# Exercise directions
Transcribe every entry word for word, but skip the images.

# Data in this exercise
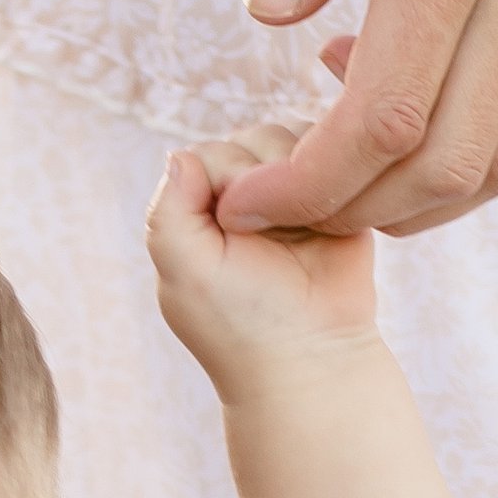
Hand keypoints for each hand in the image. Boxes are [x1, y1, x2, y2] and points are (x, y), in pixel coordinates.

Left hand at [145, 133, 375, 395]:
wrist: (313, 358)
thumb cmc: (241, 326)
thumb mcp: (184, 273)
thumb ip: (167, 212)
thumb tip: (181, 153)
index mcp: (194, 215)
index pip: (204, 155)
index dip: (224, 180)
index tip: (235, 231)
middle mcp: (238, 199)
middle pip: (248, 139)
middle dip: (262, 179)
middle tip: (271, 243)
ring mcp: (285, 195)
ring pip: (290, 140)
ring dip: (296, 179)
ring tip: (299, 237)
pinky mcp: (329, 194)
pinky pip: (330, 153)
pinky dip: (329, 174)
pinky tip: (323, 222)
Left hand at [216, 0, 497, 236]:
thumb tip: (268, 14)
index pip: (382, 118)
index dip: (309, 184)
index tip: (250, 198)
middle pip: (444, 169)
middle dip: (353, 209)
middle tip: (287, 199)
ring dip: (418, 198)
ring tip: (347, 163)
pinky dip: (466, 148)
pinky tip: (410, 96)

# Your solution
Hand keypoints for each hand in the image. Boxes are [x1, y1, x2, y2] and points are (x, y), in pixel coordinates.

Left hand at [145, 133, 375, 395]:
wrist: (313, 358)
thumb cmc: (241, 326)
thumb mcp: (184, 273)
thumb ip: (167, 212)
thumb tip: (181, 153)
index mcp: (194, 215)
index pip: (204, 155)
index dip: (224, 180)
index tip: (235, 231)
middle mcp: (238, 199)
middle pip: (248, 139)
middle dip: (262, 179)
middle tip: (271, 243)
ring mcp: (285, 195)
ring pip: (290, 140)
ring dip: (296, 179)
ring tip: (299, 237)
pinky mcp: (329, 194)
pinky pip: (330, 153)
pinky dip: (329, 174)
pinky tip: (323, 222)
Left hand at [216, 0, 497, 236]:
thumb tip: (268, 14)
index pip: (382, 118)
index dip: (309, 184)
index tip: (250, 198)
middle pip: (444, 169)
middle dip: (353, 209)
middle tip: (287, 199)
ring dip: (418, 198)
ring tip: (347, 163)
pinky dip: (466, 148)
pinky tip: (410, 96)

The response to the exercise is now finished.